😱 SVB and the tangled web
Why the collapse of SVB might really matter... and how it might all work out in the end
It’s 945pm on Saturday night and I’ve spent the day mulling the collapse of SVB, the banker to the tech industry in Silicon Valley and, to a large extent, in the UK. After mulling and reading and thinking, I do think what is happening could be really problematic.
I first came across SVB in 1996 at a dinner in San Francisco. So I’ve known them for a while. I even banked with them a decade ago. They were a unique bank then - able to support the peculiar needs of early-stage startups (big ambition, big vision, varying amounts of cash, weird balance sheets and funny revenues) where traditional banks couldn’t. But they were basically bankers: holding deposits, making payments and then, increasingly, providing non-dilutive venture debt. It was a specialist catering to a then-small sector that could not be understood by the HSBCs of this world. (God we tried.) I've not dealt with SVB since 2014.
The collapse of the US and UK banks means that hundreds of billions of dollars of cash held by thousands of startups are at risk. For many of these firms, it’ll mean a liquidity crisis like no other. Unable to access their cash, they’ll fail to make payroll, pay creditors and ultimately go to the wall.1
But in a free market, what is the problem with that? After all, if these startups have real prospects, they’ll be able to reconstitute and raise money from Mr Market once more. Their existing equity will go to zero but thems the breaks. In Britain, firms could do a pre-pack and be up and running with new equity holders in a matter of days.
But forget about the existing shareholders of said startups. Let’em squirm. Thing is, these startups are often highly specialist firms building on really difficult technologies with long payback periods. Carbon nanotubes, quantum sensors, carbon capture, protein engineering, anyone? It isn’t all direct-to-consumer subscription plays or five-minute delivery. You can’t just walk into the street and find capital for a hard-tech firm. In this case, the market’s allocation processes are a bit skewif.

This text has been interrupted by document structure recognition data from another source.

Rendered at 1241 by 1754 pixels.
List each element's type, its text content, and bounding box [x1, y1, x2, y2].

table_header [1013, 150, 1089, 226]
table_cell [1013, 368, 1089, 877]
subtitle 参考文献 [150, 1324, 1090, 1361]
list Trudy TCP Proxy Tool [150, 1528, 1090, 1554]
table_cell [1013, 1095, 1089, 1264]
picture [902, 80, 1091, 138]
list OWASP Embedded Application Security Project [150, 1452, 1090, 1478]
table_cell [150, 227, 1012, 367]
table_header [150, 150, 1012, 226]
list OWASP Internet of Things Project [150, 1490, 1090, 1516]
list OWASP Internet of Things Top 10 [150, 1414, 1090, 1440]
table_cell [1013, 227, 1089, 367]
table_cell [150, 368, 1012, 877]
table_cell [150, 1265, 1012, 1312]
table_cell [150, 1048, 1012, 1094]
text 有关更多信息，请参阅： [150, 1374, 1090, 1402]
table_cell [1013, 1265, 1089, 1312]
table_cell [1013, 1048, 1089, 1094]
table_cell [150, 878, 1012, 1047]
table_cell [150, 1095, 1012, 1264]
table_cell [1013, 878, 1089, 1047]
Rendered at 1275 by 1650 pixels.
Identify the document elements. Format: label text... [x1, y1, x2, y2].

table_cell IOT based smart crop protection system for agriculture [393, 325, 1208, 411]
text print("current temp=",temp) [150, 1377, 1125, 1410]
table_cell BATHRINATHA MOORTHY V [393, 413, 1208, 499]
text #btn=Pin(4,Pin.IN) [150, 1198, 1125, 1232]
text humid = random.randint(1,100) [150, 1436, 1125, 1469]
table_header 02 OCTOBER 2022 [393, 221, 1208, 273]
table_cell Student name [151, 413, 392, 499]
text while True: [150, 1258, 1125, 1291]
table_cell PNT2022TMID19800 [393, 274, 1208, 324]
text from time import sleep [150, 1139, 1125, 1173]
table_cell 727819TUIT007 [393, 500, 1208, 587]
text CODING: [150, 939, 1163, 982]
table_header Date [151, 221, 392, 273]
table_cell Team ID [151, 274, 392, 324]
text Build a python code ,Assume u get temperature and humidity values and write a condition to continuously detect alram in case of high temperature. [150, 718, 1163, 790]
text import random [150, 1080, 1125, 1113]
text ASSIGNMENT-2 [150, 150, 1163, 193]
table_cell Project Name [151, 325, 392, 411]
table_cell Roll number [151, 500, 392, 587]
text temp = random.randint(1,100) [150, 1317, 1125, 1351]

Of course, it’s not quite the all-or-nothing scenario. In the US, the bank insolvency processes mean that firms who bank with SVB will be able to secure $250k per account on Monday morning via the FDIC. More might be forthcoming later in the week. In the UK, the first £85k is paid out per account. The funny thing is that for many young startups, $250k will meet one month’s payroll. And if your burn rate is well above $250k a month (excluding founder salaries which should be zero or lower during times of firm turmoil), you should have a part-time CFO who will already have taken steps to ensure you don’t have single bank liquidity risk. And if you are burning $250k a month without having paused to put those systems in place… well when you move that fast you break some things.2
The ugly contagion risk
There is an obvious risk of contagion in the banking sector. Watching one large (but not systemically important bank) go under, might trigger other bank runs. Might. But let’s say it doesn’t. There are still other dangers looming. Imagine, SVB’s failure in the US and UK is allowed to play out with minimal intervention. The damage wouldn’t be isolated nor would it be short-lived.
The venture contagion risk. Venture capitalists might not be the easiest group to sympathise with: what with the fleeces, five am ice baths and huge management fees.3
But they actually perform a useful function in our economies. I mean it wasn’t Wells Fargo that incubated Moderna. It was a VC firm, Flagship Pioneering.
Startups have many investors so it’s quite likely that virtually every VC firm has large numbers of portfolio companies facing the SVB liquidity wall. If those portfolio firms fail, the VC firms will face writedowns. The weak will die (never mind) but the survivors will find their strategies blunted and face years of reconstruction.
The underlying allocators who fund VC firms are an unemotional bunch at best. They are stewards of pension funds, retirement programmes and sovereign wealth. Their decisions are made by rows on a spreadsheet, not the cadence of verse. VC firms which underperform today because their portfolio failed because of SVB will have tougher conversations in years to come.4 Cash will flow out of the sector at a point in history when we actually need more, not less, risk capital in the market. (Climate tech ain’t cheap or easy.)
The economic contagion risk. SVB’s clients’ main costs will be staff, services, SAAS and cloud compute. Employees were planning to use their salaries to buy stuff from ordinary people. These startups owe money to lawyers and marketing agencies and SAAS businesses. If these firms aren’t paid, other firms will find themselves in distress. The tech business remains concentrated and specialised, so you could imagine tangible hits to firms of all sizes. And as those firms fail, their suppliers will come under pressure. This is a serious possibility. SVB’s customers are highly concentrated and support a lot of other businesses.